I have a mf 245 ran fine parked over winter under a shelter,the pto and lift work fine it will switch gear when the clutch isn’t in and will roll while in gear when I start it it doesn’t move in any gear


----------



## LouNY (Dec 15, 2016)

When you stored it was the clutch pedal locked down to keep the clutch disc off the flywheel?
When you say it will switch gear when the clutch isn't in,
are you saying that with the engine running you can change gears with the clutch released?
Have you verified that all your clutch linkage is moving and returning when the clutch pedal is pushed and released.
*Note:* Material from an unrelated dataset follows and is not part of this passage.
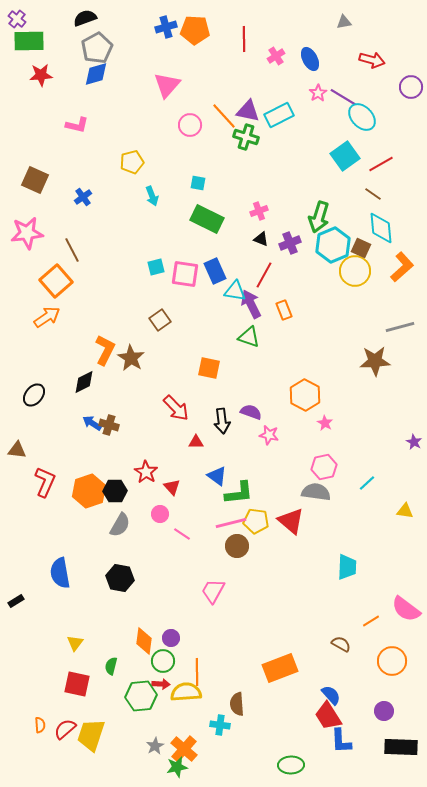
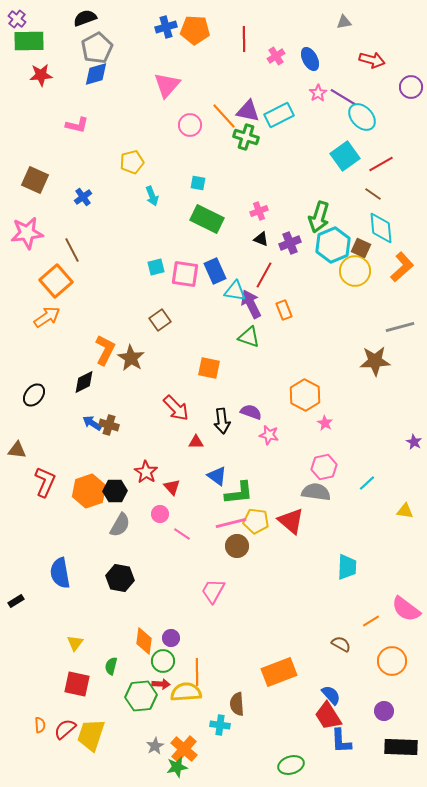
orange rectangle at (280, 668): moved 1 px left, 4 px down
green ellipse at (291, 765): rotated 15 degrees counterclockwise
It sounds like the pressure plate is not pressing the disc to the flywheel.


----------



## BigT (Sep 15, 2014)

Or maybe the hub is sheared out of the clutch disc


----------



## Jakerobertson (9 mo ago)

LouNY said:


> When you stored it was the clutch pedal locked down to keep the clutch disc off the flywheel?
> When you say it will switch gear when the clutch isn't in,
> are you saying that with the engine running you can change gears with the clutch released?
> Have you verified that all your clutch linkage is moving and returning when the clutch pedal is pushed and released.
> ...


the tractor will switch gears while running but wont move when it was stored the clutch was not pushed in


----------



## LouNY (Dec 15, 2016)

Sounds like the center of the clutch disc may be gone splines stripped or as Big T said the center broken out.
Or when you depressed the clutch pedal this spring it released from the disc but for some reason the pressure plate is not returning to position.
Do you have any place to get a visual check on things or split it and see.


----------